Snap Cat
September 2017 to present
Have you ever wished that Snapchat would apply their filters on your cat? I know, me too. And I’m going to do something about it.
Snap Cat is a real-time cat face and facial features detection system. This project will be eventually deployed as a mobile app to apply real-time filters on your favorite cats, similar to Snapchat.
Before we start off, huge credits to Darknet, an open source neural network framework, which I used to implement Snap Cat. It’s amazing because it allows someone with no knowledge of machine learning to generate models capable of detecting objects at an outstanding accuracy.
Unfortunately, I have not finished building Snap Cat (I started 3 days ago, from the time of writing). However, I have reached my first major milestone, which is using Deep Learning to train object detection models for cat face and facial features, benchmarking performance, and producing some visual demos.
Here is a video demo of cat face and facial features detections:
How it works
The general workflow goes as follows, given image A:
- Detect cat face on A;
- If a face is detected, detect features within the face.
The idea behind this two-step process is that we limit the detection area for facial features to a small subset of the original image. This makes feature detection much easier to learn for our models and helps reduce error.
Performance
Currently, the accuracy of the cat face detector is at 97.5%, and the facial feature detector is at 99.7%. I am satisfied with the performance of the latter, but I am still working on improving the cat face detector.
Process
1. Gather the data
I did quite a bit of digging on Google to finally find a dataset suitable for my purposes. http://mmlab.ie.cuhk.edu.hk/ has 10,000 cat images where each cat head is manually labeled with 9 points, one for mouth, two for eyes, and six for ears, as demonstrated in the images below. This means that we can use these annotations to train our model to detect 3 main features of cat faces. We can also use this dataset to detect faces; we can calculate where the face is by doing some geometric calculations based on facial proportions.
Image source
2. Start training
I used Darknet as the framework to train my object detection models. All you have to do is modify your dataset to comform to a format required by the framework. This would involve generating bounding rectangles around the eyes, ears, mouths, and the faces from the points given. It can be easily done using OpenCV library.

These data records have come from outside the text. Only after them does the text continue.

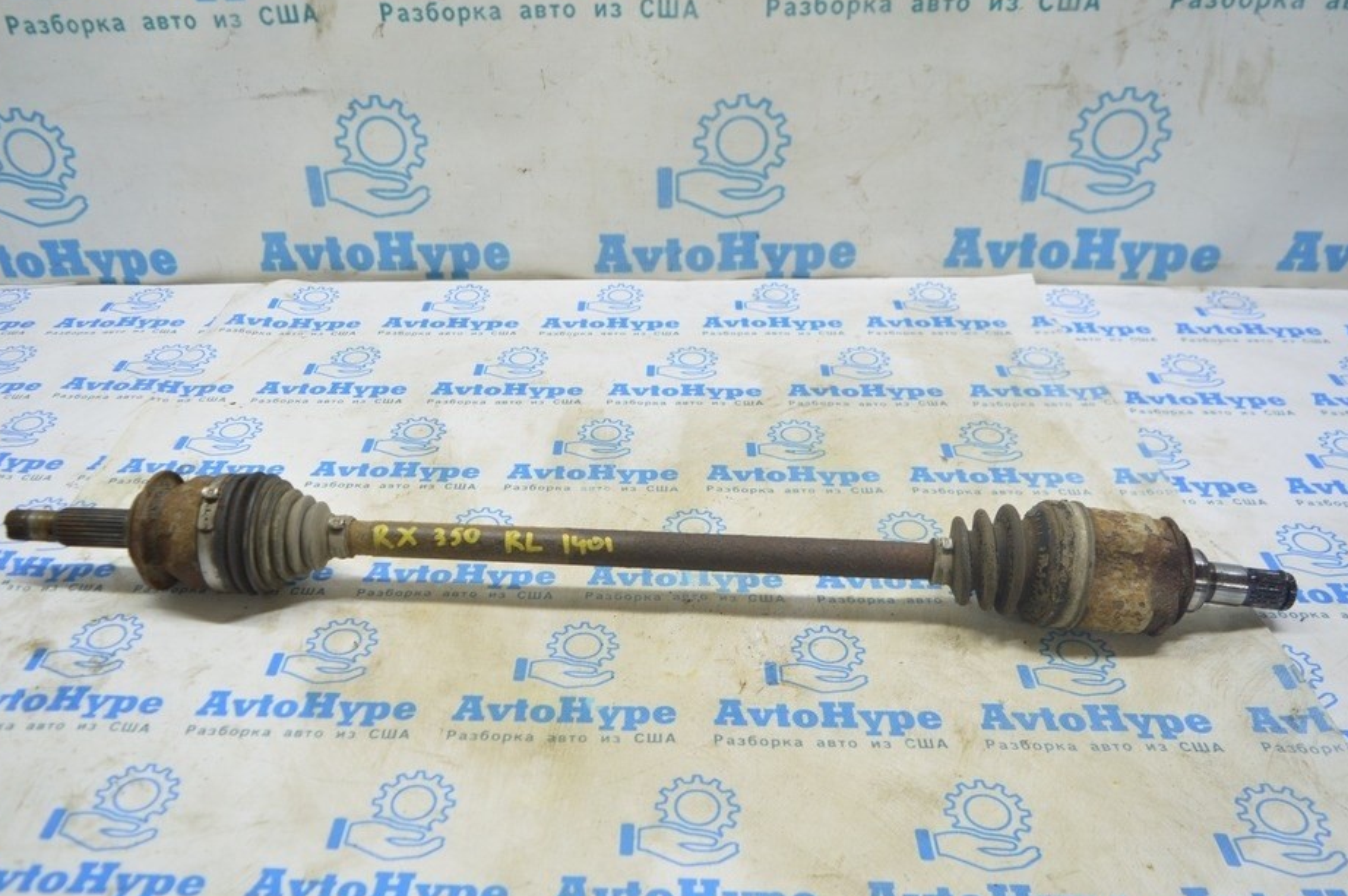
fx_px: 1122
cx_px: 610
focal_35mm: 30
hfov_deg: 61.9
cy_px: 455
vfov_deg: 43.5
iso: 400
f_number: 3.5
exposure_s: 1/40
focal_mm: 18
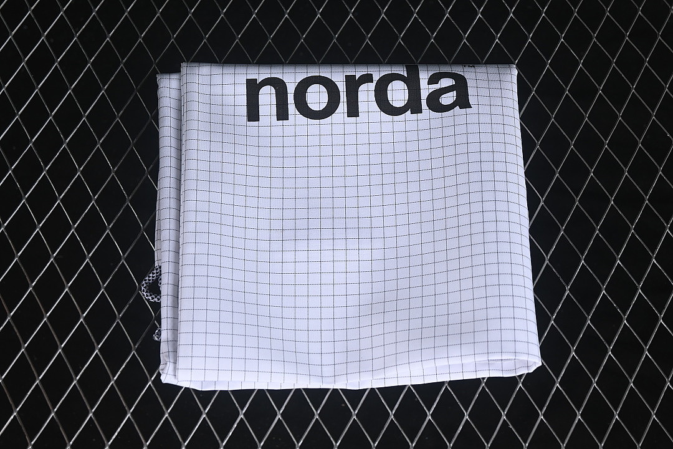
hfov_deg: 27.0
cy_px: 224
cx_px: 336
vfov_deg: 18.2
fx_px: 1402
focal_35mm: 75
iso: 160
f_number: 7.1
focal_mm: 50
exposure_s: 1/80
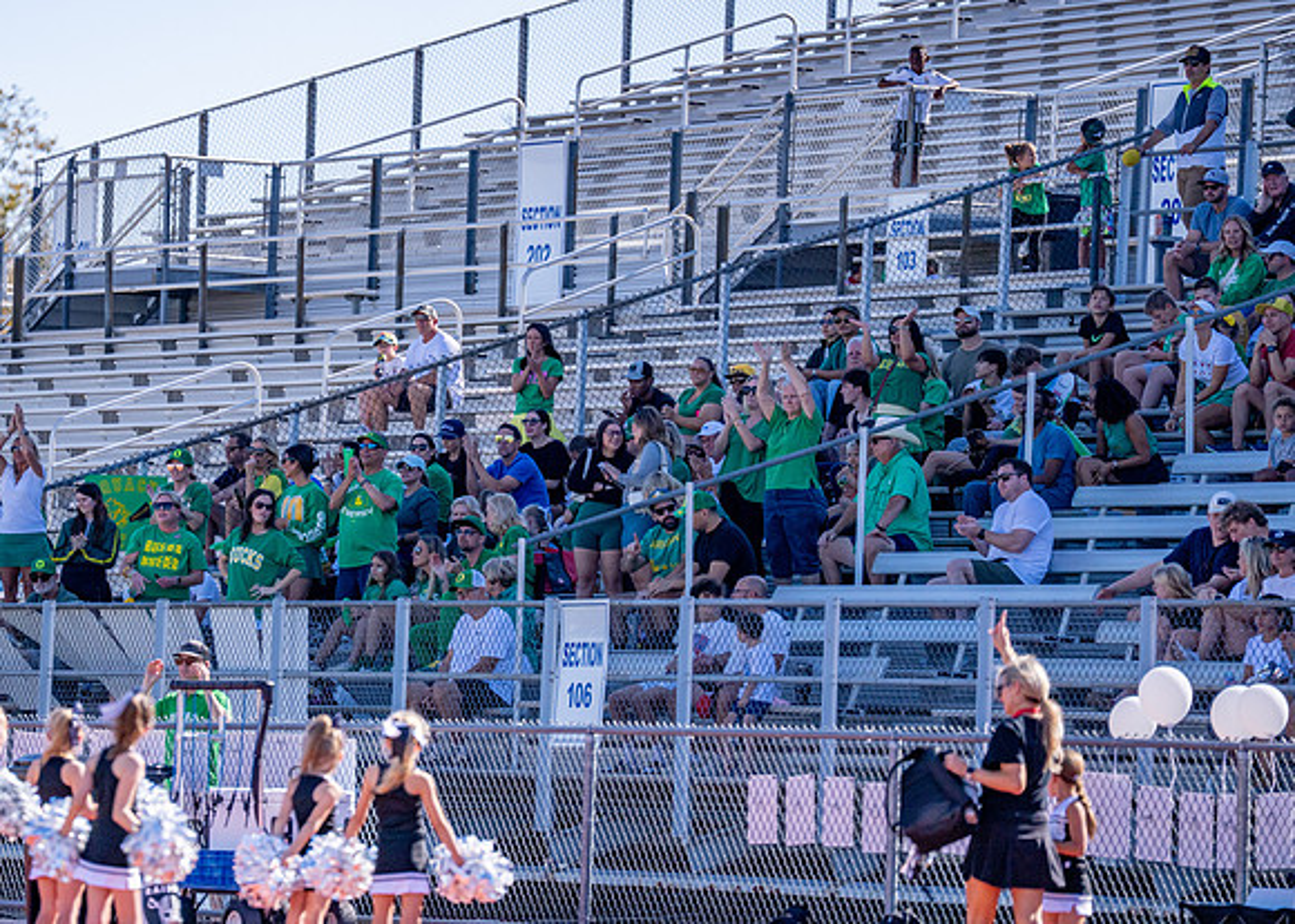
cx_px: 436
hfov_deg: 7.7
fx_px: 9641
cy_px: 451
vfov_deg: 5.5
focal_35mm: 262
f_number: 2.8
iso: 250
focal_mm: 200
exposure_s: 1/8000
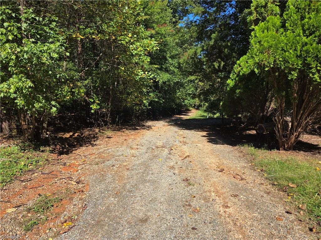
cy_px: 120
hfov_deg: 73.9
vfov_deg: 58.9
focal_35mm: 23
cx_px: 160
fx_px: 213
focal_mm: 5.4
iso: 25
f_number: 1.8
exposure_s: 1/1160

Since we are dealing with images, we need a convolutional neural network. I decided to use YOLOv2, since they claimed that they were faster and more accurate than other convolutional neural networks out there such as SSD, AlexNet, and Faster R-CNN.

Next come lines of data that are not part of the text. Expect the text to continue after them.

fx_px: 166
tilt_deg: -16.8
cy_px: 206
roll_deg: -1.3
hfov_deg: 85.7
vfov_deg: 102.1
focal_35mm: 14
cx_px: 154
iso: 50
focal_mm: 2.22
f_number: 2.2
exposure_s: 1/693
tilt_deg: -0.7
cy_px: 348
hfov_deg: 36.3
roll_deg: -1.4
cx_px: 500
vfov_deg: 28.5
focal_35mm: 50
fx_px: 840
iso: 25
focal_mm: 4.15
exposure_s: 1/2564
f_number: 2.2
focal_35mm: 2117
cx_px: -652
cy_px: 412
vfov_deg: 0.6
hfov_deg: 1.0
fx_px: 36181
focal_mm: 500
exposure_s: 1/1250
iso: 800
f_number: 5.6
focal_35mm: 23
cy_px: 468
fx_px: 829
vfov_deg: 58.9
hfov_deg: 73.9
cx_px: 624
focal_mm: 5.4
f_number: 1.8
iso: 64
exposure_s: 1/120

Also, we cannot use our entire dataset for training. We have to save a portion of it to see how our models perform when given images that they have not seen before. This will become clearer in the next step.
3. Select the best training iteration
Contrary to what you may think, more training does not necessarily mean that we get a better performance. If you train for too long, it will result in “overfitting”; which means that the model will only work well with the training dataset, and that it will perform worse on the images that it has never seen before. So, I identified the “early stopping point” of the training, a point where our model has the highest performance with unfamiliar images.

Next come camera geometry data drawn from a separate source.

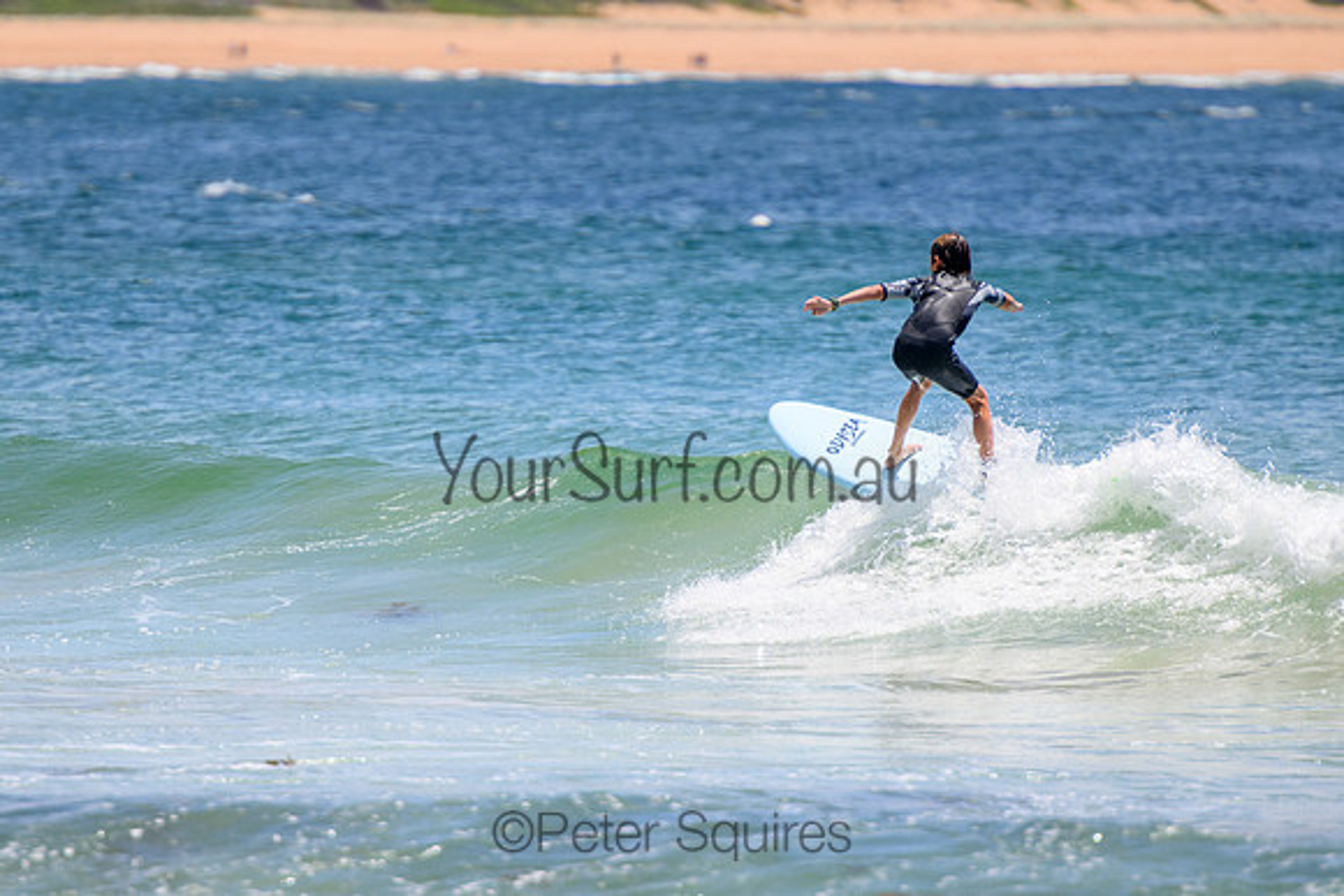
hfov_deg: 3.7
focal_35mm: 550
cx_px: 572
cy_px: 514
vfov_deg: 2.5
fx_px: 20532
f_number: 5.6
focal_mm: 400
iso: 320
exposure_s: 1/2000
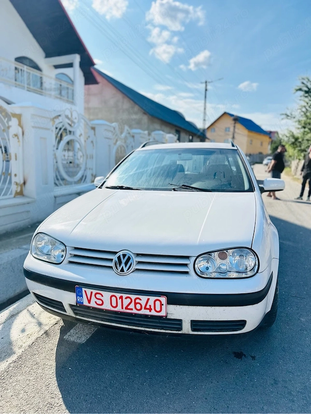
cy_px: 207
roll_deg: -4.2
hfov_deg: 56.8
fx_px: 287
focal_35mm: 24
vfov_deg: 71.6
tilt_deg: -8.7
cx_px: 156
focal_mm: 6.86
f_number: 1.78
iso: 80
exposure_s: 1/4348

4. Build your application! (ongoing)
The only thing left to do is to build your application. This part can be challenging because you have to integrate your app with the Darknet framework, as well as other libraries such as OpenCV. So far, I have built an interim program written in C++ that helps visualize detections on images and videos. You can check it out at my Github repository.
Next Steps
The next step would be to deploy a mobile app. This is the most challenging part because although convolutional neural networks run blazingly fast on GPU’s, mobile devices have far less computing resources available. However, I can think of a few solutions to this problem:
- Change the precision of weights from floating point to integer 8-bit, which speeds up CPU computation on embedded devices;
- Use advanced cache organization to speed up data access;
- Perform object tracking in between intervals of detections, which is less computationally expensive.